Start of GIVEN DATA

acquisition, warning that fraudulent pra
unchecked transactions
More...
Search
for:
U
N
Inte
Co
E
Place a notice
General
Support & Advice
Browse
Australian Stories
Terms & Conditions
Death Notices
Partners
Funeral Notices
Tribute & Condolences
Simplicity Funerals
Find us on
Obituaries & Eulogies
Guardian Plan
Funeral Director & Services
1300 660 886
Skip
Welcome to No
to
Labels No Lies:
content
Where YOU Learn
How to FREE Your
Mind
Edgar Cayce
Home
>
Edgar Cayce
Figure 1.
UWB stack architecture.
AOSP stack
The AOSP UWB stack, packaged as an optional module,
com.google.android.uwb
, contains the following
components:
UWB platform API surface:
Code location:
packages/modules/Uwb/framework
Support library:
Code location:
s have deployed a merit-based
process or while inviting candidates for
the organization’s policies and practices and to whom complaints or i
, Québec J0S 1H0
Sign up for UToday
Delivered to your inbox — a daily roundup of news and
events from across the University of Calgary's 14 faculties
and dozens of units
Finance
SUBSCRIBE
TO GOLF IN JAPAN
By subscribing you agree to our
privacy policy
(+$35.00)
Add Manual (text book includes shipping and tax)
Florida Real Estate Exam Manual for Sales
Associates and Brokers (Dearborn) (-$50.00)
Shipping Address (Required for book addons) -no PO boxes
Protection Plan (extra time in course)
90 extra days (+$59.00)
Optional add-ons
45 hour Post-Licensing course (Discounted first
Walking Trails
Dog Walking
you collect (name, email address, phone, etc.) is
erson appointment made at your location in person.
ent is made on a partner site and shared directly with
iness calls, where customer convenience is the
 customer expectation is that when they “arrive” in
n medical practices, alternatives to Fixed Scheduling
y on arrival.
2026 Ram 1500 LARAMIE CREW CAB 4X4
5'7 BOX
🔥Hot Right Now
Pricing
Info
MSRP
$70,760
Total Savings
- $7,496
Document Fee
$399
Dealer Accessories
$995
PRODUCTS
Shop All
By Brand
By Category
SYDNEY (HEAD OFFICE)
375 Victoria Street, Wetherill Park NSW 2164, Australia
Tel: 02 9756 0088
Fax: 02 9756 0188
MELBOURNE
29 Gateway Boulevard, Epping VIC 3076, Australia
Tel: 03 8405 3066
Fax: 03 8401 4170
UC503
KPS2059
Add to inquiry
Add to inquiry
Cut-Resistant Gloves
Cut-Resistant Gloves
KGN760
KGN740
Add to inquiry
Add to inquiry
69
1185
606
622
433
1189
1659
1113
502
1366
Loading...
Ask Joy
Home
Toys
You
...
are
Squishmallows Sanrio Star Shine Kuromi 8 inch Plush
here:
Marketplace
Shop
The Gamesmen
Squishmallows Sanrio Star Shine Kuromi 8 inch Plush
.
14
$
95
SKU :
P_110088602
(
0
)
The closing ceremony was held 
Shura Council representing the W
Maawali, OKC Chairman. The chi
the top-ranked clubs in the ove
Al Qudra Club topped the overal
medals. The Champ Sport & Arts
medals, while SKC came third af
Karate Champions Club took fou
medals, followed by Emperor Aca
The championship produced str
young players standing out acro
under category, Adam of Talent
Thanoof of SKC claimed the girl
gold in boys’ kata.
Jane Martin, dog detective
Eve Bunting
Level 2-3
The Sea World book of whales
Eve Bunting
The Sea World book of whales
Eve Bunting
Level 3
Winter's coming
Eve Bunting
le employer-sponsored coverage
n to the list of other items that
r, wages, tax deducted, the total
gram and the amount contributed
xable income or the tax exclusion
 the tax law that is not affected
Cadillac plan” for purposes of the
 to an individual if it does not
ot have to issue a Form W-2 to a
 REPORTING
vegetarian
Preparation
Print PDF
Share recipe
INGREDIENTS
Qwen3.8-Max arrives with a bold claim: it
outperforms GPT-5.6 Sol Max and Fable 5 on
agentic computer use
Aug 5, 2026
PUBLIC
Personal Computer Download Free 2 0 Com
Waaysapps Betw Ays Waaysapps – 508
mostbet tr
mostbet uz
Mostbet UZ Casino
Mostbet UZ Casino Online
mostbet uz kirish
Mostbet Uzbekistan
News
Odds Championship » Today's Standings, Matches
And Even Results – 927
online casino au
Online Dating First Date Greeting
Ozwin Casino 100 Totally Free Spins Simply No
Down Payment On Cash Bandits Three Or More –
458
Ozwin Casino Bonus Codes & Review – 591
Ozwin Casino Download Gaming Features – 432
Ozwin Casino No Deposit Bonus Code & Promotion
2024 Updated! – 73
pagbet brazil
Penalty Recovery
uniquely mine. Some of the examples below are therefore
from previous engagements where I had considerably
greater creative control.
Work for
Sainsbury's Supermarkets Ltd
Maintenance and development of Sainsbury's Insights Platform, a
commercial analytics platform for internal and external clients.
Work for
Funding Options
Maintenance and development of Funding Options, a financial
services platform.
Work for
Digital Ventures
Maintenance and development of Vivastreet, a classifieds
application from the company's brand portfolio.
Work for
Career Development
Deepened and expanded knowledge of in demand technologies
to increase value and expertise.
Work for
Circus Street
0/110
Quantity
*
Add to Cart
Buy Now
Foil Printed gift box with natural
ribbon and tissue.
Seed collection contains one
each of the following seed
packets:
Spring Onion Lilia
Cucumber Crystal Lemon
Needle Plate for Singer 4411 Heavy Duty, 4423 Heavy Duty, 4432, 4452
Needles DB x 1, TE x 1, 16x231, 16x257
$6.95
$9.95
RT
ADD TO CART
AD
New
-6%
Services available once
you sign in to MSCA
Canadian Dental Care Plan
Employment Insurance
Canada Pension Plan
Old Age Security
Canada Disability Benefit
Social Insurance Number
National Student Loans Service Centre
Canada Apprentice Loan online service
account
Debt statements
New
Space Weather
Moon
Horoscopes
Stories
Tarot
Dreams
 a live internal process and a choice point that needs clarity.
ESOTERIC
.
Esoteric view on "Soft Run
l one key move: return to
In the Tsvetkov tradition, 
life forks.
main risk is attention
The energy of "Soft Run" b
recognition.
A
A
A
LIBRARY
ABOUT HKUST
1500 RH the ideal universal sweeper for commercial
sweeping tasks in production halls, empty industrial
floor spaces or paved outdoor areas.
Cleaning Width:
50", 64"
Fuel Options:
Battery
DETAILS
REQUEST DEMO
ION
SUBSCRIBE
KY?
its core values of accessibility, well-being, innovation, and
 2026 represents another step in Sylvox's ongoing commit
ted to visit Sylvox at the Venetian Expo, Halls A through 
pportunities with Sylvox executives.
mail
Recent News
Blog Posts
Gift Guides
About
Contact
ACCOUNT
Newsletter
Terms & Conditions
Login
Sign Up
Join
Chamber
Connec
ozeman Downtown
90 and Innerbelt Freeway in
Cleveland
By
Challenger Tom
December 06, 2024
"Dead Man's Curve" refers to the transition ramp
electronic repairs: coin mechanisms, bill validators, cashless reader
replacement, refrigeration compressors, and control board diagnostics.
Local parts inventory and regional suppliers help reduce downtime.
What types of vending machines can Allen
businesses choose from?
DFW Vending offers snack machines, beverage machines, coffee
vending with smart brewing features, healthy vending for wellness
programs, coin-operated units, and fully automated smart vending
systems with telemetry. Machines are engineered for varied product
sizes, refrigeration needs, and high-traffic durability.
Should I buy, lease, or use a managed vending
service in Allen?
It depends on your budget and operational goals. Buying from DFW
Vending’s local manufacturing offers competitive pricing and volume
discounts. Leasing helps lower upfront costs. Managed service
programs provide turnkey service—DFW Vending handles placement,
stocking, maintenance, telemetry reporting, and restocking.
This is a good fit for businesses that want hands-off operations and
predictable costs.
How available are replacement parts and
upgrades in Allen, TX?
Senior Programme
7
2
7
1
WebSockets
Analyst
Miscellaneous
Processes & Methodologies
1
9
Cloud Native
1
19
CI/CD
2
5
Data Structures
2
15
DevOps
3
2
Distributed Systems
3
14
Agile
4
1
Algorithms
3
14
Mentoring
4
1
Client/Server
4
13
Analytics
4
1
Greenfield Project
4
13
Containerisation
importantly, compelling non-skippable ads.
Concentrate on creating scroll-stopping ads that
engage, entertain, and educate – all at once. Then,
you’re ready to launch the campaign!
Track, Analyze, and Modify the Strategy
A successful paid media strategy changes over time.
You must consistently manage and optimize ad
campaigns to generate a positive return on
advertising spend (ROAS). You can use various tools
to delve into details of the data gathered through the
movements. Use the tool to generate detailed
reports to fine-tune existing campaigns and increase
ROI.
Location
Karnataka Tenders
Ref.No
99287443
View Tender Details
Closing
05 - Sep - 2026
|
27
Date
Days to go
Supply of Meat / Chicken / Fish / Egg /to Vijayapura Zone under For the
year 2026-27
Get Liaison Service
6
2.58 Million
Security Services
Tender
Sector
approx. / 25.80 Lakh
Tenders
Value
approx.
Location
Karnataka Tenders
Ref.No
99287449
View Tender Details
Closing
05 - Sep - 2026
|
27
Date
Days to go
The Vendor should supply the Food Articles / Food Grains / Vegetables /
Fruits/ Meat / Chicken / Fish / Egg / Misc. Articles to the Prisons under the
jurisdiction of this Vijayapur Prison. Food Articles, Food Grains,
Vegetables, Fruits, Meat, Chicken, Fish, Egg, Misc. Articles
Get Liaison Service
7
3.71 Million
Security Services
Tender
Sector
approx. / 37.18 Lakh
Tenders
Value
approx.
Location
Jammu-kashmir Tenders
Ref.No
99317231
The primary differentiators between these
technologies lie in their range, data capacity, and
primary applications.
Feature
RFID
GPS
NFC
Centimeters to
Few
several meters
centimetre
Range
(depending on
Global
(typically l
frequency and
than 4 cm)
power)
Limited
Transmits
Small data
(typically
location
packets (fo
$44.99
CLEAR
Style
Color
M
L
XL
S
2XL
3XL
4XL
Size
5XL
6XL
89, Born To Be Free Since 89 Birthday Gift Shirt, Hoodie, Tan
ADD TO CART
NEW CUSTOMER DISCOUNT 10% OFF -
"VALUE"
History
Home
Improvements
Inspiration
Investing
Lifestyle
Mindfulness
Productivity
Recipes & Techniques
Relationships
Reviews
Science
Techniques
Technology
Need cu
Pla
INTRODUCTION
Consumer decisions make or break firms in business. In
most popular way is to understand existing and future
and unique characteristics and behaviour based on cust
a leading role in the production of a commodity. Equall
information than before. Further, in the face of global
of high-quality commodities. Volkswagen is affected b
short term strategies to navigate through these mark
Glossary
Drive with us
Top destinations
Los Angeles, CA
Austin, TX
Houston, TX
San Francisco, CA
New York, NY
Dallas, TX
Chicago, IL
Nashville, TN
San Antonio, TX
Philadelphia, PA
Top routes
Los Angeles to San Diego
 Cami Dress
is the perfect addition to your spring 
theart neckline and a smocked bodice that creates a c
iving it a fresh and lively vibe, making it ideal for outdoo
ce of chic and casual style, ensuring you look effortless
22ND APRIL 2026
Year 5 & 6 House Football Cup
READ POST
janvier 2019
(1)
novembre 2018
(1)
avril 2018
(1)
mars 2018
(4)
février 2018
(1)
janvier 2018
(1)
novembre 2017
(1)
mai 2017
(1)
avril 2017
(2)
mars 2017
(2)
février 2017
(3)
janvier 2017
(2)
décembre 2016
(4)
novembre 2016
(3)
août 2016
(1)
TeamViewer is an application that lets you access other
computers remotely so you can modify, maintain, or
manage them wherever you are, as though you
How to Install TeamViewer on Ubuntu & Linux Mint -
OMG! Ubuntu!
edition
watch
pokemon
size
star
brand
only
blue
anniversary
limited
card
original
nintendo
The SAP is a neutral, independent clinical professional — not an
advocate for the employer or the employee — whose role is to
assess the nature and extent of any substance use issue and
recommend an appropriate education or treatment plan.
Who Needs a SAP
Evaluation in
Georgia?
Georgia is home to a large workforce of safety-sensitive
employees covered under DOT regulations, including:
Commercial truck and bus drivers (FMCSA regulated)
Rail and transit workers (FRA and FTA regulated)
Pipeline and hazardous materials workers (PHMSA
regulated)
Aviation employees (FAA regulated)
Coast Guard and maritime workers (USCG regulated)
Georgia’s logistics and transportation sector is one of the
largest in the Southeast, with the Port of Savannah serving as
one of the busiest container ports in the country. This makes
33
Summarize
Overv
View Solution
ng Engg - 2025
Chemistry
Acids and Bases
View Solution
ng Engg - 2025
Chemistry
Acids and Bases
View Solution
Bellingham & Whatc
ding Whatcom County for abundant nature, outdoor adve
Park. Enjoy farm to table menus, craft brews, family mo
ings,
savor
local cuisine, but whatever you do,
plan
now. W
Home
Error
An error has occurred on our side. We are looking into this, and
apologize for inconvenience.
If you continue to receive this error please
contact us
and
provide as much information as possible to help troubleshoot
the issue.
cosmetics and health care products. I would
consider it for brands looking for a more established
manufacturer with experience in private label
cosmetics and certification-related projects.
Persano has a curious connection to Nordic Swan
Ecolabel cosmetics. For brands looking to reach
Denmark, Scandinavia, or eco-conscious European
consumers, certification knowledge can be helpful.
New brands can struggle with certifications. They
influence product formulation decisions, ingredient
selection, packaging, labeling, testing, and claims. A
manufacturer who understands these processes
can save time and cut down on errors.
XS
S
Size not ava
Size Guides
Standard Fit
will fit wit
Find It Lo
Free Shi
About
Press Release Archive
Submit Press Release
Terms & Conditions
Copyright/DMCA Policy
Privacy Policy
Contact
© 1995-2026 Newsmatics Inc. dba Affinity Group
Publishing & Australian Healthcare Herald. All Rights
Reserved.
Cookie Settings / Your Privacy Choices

End of GIVEN DATA

#### [WORK TO COMPLETE]
Please copy the lines above from the line with "Relationships" up to and including the line with "employees covered under", exactly as written and with nothing else.

#### [EXERCISE RESPONSE]
Relationships
Reviews
Science
Techniques
Technology
Need cu
Pla
INTRODUCTION
Consumer decisions make or break firms in business. In
most popular way is to understand existing and future
and unique characteristics and behaviour based on cust
a leading role in the production of a commodity. Equall
information than before. Further, in the face of global
of high-quality commodities. Volkswagen is affected b
short term strategies to navigate through these mark
Glossary
Drive with us
Top destinations
Los Angeles, CA
Austin, TX
Houston, TX
San Francisco, CA
New York, NY
Dallas, TX
Chicago, IL
Nashville, TN
San Antonio, TX
Philadelphia, PA
Top routes
Los Angeles to San Diego
 Cami Dress
is the perfect addition to your spring 
theart neckline and a smocked bodice that creates a c
iving it a fresh and lively vibe, making it ideal for outdoo
ce of chic and casual style, ensuring you look effortless
22ND APRIL 2026
Year 5 & 6 House Football Cup
READ POST
janvier 2019
(1)
novembre 2018
(1)
avril 2018
(1)
mars 2018
(4)
février 2018
(1)
janvier 2018
(1)
novembre 2017
(1)
mai 2017
(1)
avril 2017
(2)
mars 2017
(2)
février 2017
(3)
janvier 2017
(2)
décembre 2016
(4)
novembre 2016
(3)
août 2016
(1)
TeamViewer is an application that lets you access other
computers remotely so you can modify, maintain, or
manage them wherever you are, as though you
How to Install TeamViewer on Ubuntu & Linux Mint -
OMG! Ubuntu!
edition
watch
pokemon
size
star
brand
only
blue
anniversary
limited
card
original
nintendo
The SAP is a neutral, independent clinical professional — not an
advocate for the employer or the employee — whose role is to
assess the nature and extent of any substance use issue and
recommend an appropriate education or treatment plan.
Who Needs a SAP
Evaluation in
Georgia?
Georgia is home to a large workforce of safety-sensitive
employees covered under DOT regulations, including:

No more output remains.